When Winnicott discusses teaching he reaches a conclusion that sounds like John Holt talking to homeschoolers:

Danger of Teaching

“My problem is to find a way of giving instruction without instructing. There is a limit to the value of being taught. Indeed it is important for parents who start looking into books for advice that they know that they do now have to know everything. Most of what goes on in the developing individual baby or child happens whether you understand it or not, simply because the child has an inherited tendency towards development. No one has to make a child hungry, angry, happy, sad, affectionate, good or naughty. These things just happen. You have already finished that part of your responsibility and have laid down the details of your child’s inherited tendencies when you chose your partner, and when the one spermatozoon penetrated the one egg. At that fateful moment the book on heredity was closed, and things started to work themselves out in terms of the body and mind and personality and character of your child. This is a matter of physiology and anatomy. The way these things work themselves out is extremely complicated, and if you wish to do so you can spend your life on an interesting research project connected with human development; such work will not, however, help you with your own child, who needs you indeed.”

I like Winnicott’s division of responsibility about raising children; he claims the process of growth belongs to the child and the environmental provision belongs to the adult:

“If you stand back and watch you soon see the developmental process at work, and you get a sense of relief. You have started up something that has its own build-in dynamo. You will be looking for the brakes . . .

“Your special place as the environment and the provider of the environment . . . The environment you provide is primarily yourself, your person, your nature, your distinguishing features that help you to know you are yourself.
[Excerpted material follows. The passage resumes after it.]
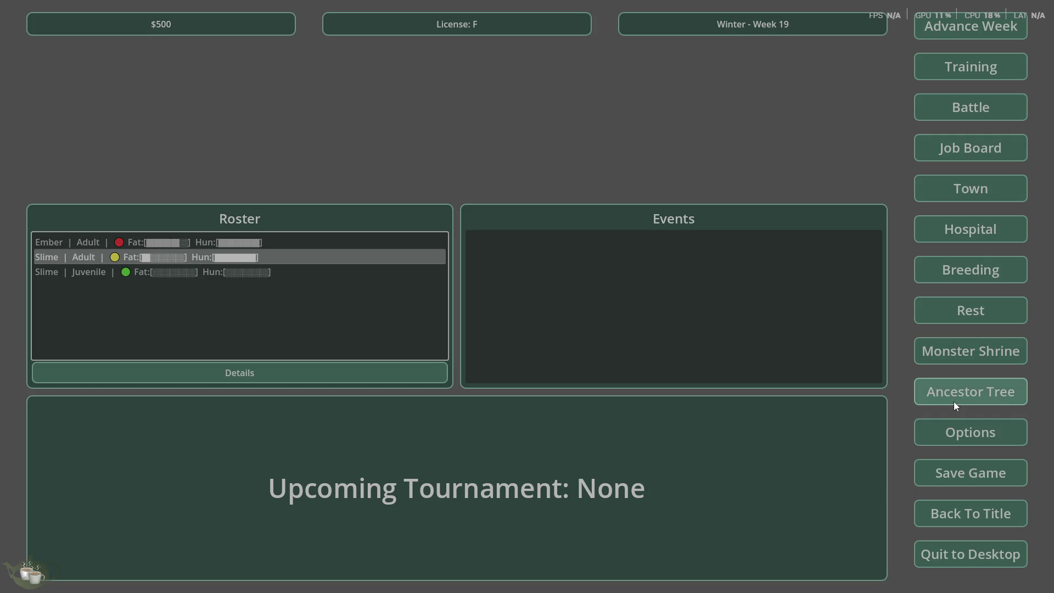
left_click(256, 372)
This includes of course all the you collect around yourself, your aroma, the atmosphere that goes with you, and it includes the man who will turn out to be the baby’s father, and it may include other children if you have them, as well as grandparents and aunts and uncles. In other words, I am doing no more than describe the family as the baby gradually discovers it, including the features of the home that make your home not quite like any other home.”

Winnicott sees the early environmental conditions of infancy as the groundwork for a child’s personal security and health. Healthy, secure children, he writes:

“. . . develop enough belief in themselves and in other people to hate external controls of all kinds; controls have changed over into self-control. In self-control the conflict has been worked through within the person in advance. So I see it this way: good conditions in the early stages lead to a sense of security, and a sense of security leads on to self-control, and when self-control is a fact, then security that is imposed is an insult.”

“Security that is imposed is an insult.” What a great insight from the last century, yet one that few adults today follow. Today's child-rearing practicies make adults feel that they are doing something wrong if they are not actively managing children's lives for their own good.

Winnicott notes that all children need to experience and master the “internal stresses and strains inherent in emotional growth” largely on their own, but it is the adults’ responsibility to insure the children’s environmental provision. Interestingly, in his list of failures below, Winnicott doesn’t cite education as an element lacking in young children’s environmental provisions:

“These failures can be described in terms of unreliability, destruction of trust, the letting in of unpredictability, and a once and for all or a repeat pattern of the breakup of continuing of the individual child’s line of life.”

Being reliable, trustworthy, and providing security for children is well within the means of the good-enough parent; why must we make parenting more complicated than that?